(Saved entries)
╭──

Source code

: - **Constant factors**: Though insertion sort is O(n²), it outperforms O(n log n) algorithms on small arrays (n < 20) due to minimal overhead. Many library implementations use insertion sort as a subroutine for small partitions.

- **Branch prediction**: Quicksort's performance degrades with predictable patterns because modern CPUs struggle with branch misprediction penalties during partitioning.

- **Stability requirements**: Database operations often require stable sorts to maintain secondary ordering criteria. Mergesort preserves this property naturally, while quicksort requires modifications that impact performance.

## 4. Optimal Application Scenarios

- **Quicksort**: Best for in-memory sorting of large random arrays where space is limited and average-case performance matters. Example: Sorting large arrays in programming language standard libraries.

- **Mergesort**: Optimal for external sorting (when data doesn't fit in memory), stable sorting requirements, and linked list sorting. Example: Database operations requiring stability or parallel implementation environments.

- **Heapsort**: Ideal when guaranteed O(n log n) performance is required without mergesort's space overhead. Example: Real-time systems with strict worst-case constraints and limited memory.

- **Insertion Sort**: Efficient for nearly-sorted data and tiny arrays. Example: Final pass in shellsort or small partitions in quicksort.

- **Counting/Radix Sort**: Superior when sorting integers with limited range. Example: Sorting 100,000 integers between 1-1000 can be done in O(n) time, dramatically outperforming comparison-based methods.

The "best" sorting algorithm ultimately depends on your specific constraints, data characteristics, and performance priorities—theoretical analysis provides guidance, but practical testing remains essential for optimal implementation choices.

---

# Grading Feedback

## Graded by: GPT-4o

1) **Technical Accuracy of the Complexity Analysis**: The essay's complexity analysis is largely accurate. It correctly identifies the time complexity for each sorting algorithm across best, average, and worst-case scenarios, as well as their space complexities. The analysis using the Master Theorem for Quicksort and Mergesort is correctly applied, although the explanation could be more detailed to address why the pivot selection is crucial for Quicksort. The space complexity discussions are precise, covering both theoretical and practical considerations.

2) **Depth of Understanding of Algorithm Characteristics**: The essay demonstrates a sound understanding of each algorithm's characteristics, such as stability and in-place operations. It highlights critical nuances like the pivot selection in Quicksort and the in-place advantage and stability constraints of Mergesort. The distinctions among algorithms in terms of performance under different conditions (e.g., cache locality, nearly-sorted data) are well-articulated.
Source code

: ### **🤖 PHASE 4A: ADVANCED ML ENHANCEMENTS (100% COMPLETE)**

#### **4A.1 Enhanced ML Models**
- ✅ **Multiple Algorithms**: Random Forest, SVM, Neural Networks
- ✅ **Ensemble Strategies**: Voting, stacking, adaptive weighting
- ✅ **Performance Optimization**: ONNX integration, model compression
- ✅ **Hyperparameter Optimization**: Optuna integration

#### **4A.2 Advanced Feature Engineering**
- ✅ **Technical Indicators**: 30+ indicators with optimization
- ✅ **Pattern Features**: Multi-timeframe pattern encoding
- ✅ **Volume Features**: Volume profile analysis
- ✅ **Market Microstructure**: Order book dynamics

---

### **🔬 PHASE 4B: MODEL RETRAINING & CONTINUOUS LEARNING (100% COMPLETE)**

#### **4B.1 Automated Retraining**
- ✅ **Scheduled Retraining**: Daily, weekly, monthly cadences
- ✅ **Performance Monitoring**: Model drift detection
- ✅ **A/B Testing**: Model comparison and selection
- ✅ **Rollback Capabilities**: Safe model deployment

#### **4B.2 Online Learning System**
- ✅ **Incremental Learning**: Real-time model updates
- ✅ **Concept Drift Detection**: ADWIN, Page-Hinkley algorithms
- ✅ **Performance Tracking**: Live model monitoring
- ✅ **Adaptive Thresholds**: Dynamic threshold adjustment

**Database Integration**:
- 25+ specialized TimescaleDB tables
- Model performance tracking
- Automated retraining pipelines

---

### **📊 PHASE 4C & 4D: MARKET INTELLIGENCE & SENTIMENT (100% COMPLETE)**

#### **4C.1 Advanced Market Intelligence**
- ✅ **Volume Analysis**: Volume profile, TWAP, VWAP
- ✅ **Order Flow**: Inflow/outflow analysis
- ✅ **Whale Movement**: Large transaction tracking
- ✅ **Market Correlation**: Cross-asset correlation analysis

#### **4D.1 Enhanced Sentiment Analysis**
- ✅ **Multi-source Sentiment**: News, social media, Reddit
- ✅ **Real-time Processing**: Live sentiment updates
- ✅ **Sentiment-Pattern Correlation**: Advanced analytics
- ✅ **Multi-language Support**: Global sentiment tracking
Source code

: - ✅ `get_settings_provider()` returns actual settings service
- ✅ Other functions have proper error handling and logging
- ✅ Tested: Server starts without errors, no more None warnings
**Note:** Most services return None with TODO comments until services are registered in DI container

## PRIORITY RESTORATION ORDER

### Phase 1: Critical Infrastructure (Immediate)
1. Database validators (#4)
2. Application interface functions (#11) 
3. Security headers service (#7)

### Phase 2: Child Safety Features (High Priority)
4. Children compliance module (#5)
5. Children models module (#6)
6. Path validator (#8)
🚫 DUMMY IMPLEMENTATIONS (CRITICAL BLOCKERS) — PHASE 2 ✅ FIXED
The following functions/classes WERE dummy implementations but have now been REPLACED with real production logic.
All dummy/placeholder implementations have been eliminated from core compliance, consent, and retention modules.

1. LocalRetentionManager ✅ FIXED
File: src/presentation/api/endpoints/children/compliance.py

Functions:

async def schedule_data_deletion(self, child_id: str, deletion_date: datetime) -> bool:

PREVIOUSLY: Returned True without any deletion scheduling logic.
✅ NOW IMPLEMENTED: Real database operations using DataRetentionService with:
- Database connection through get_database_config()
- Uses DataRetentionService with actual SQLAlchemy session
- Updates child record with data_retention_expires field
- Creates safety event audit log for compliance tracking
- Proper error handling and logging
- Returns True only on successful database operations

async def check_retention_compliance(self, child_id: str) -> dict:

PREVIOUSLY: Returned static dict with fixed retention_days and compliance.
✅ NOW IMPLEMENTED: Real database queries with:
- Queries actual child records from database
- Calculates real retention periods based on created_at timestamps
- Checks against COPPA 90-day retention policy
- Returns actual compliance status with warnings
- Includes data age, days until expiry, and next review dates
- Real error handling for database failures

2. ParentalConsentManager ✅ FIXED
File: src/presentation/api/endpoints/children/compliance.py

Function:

╰──

* WHAT YOU WILL DO *
Return every one of the records above verbatim, changing nothing.

* SOLUTION *
Source code

: - **Constant factors**: Though insertion sort is O(n²), it outperforms O(n log n) algorithms on small arrays (n < 20) due to minimal overhead. Many library implementations use insertion sort as a subroutine for small partitions.

- **Branch prediction**: Quicksort's performance degrades with predictable patterns because modern CPUs struggle with branch misprediction penalties during partitioning.

- **Stability requirements**: Database operations often require stable sorts to maintain secondary ordering criteria. Mergesort preserves this property naturally, while quicksort requires modifications that impact performance.

## 4. Optimal Application Scenarios

- **Quicksort**: Best for in-memory sorting of large random arrays where space is limited and average-case performance matters. Example: Sorting large arrays in programming language standard libraries.

- **Mergesort**: Optimal for external sorting (when data doesn't fit in memory), stable sorting requirements, and linked list sorting. Example: Database operations requiring stability or parallel implementation environments.

- **Heapsort**: Ideal when guaranteed O(n log n) performance is required without mergesort's space overhead. Example: Real-time systems with strict worst-case constraints and limited memory.

- **Insertion Sort**: Efficient for nearly-sorted data and tiny arrays. Example: Final pass in shellsort or small partitions in quicksort.

- **Counting/Radix Sort**: Superior when sorting integers with limited range. Example: Sorting 100,000 integers between 1-1000 can be done in O(n) time, dramatically outperforming comparison-based methods.

The "best" sorting algorithm ultimately depends on your specific constraints, data characteristics, and performance priorities—theoretical analysis provides guidance, but practical testing remains essential for optimal implementation choices.

---

# Grading Feedback

## Graded by: GPT-4o

1) **Technical Accuracy of the Complexity Analysis**: The essay's complexity analysis is largely accurate. It correctly identifies the time complexity for each sorting algorithm across best, average, and worst-case scenarios, as well as their space complexities. The analysis using the Master Theorem for Quicksort and Mergesort is correctly applied, although the explanation could be more detailed to address why the pivot selection is crucial for Quicksort. The space complexity discussions are precise, covering both theoretical and practical considerations.

2) **Depth of Understanding of Algorithm Characteristics**: The essay demonstrates a sound understanding of each algorithm's characteristics, such as stability and in-place operations. It highlights critical nuances like the pivot selection in Quicksort and the in-place advantage and stability constraints of Mergesort. The distinctions among algorithms in terms of performance under different conditions (e.g., cache locality, nearly-sorted data) are well-articulated.
Source code

: ### **🤖 PHASE 4A: ADVANCED ML ENHANCEMENTS (100% COMPLETE)**

#### **4A.1 Enhanced ML Models**
- ✅ **Multiple Algorithms**: Random Forest, SVM, Neural Networks
- ✅ **Ensemble Strategies**: Voting, stacking, adaptive weighting
- ✅ **Performance Optimization**: ONNX integration, model compression
- ✅ **Hyperparameter Optimization**: Optuna integration

#### **4A.2 Advanced Feature Engineering**
- ✅ **Technical Indicators**: 30+ indicators with optimization
- ✅ **Pattern Features**: Multi-timeframe pattern encoding
- ✅ **Volume Features**: Volume profile analysis
- ✅ **Market Microstructure**: Order book dynamics

---

### **🔬 PHASE 4B: MODEL RETRAINING & CONTINUOUS LEARNING (100% COMPLETE)**

#### **4B.1 Automated Retraining**
- ✅ **Scheduled Retraining**: Daily, weekly, monthly cadences
- ✅ **Performance Monitoring**: Model drift detection
- ✅ **A/B Testing**: Model comparison and selection
- ✅ **Rollback Capabilities**: Safe model deployment

#### **4B.2 Online Learning System**
- ✅ **Incremental Learning**: Real-time model updates
- ✅ **Concept Drift Detection**: ADWIN, Page-Hinkley algorithms
- ✅ **Performance Tracking**: Live model monitoring
- ✅ **Adaptive Thresholds**: Dynamic threshold adjustment

**Database Integration**:
- 25+ specialized TimescaleDB tables
- Model performance tracking
- Automated retraining pipelines

---

### **📊 PHASE 4C & 4D: MARKET INTELLIGENCE & SENTIMENT (100% COMPLETE)**

#### **4C.1 Advanced Market Intelligence**
- ✅ **Volume Analysis**: Volume profile, TWAP, VWAP
- ✅ **Order Flow**: Inflow/outflow analysis
- ✅ **Whale Movement**: Large transaction tracking
- ✅ **Market Correlation**: Cross-asset correlation analysis

#### **4D.1 Enhanced Sentiment Analysis**
- ✅ **Multi-source Sentiment**: News, social media, Reddit
- ✅ **Real-time Processing**: Live sentiment updates
- ✅ **Sentiment-Pattern Correlation**: Advanced analytics
- ✅ **Multi-language Support**: Global sentiment tracking
Source code

: - ✅ `get_settings_provider()` returns actual settings service
- ✅ Other functions have proper error handling and logging
- ✅ Tested: Server starts without errors, no more None warnings
**Note:** Most services return None with TODO comments until services are registered in DI container

## PRIORITY RESTORATION ORDER

### Phase 1: Critical Infrastructure (Immediate)
1. Database validators (#4)
2. Application interface functions (#11) 
3. Security headers service (#7)

### Phase 2: Child Safety Features (High Priority)
4. Children compliance module (#5)
5. Children models module (#6)
6. Path validator (#8)
🚫 DUMMY IMPLEMENTATIONS (CRITICAL BLOCKERS) — PHASE 2 ✅ FIXED
The following functions/classes WERE dummy implementations but have now been REPLACED with real production logic.
All dummy/placeholder implementations have been eliminated from core compliance, consent, and retention modules.

1. LocalRetentionManager ✅ FIXED
File: src/presentation/api/endpoints/children/compliance.py

Functions:

async def schedule_data_deletion(self, child_id: str, deletion_date: datetime) -> bool:

PREVIOUSLY: Returned True without any deletion scheduling logic.
✅ NOW IMPLEMENTED: Real database operations using DataRetentionService with:
- Database connection through get_database_config()
- Uses DataRetentionService with actual SQLAlchemy session
- Updates child record with data_retention_expires field
- Creates safety event audit log for compliance tracking
- Proper error handling and logging
- Returns True only on successful database operations

async def check_retention_compliance(self, child_id: str) -> dict:

PREVIOUSLY: Returned static dict with fixed retention_days and compliance.
✅ NOW IMPLEMENTED: Real database queries with:
- Queries actual child records from database
- Calculates real retention periods based on created_at timestamps
- Checks against COPPA 90-day retention policy
- Returns actual compliance status with warnings
- Includes data age, days until expiry, and next review dates
- Real error handling for database failures

2. ParentalConsentManager ✅ FIXED
File: src/presentation/api/endpoints/children/compliance.py

Function:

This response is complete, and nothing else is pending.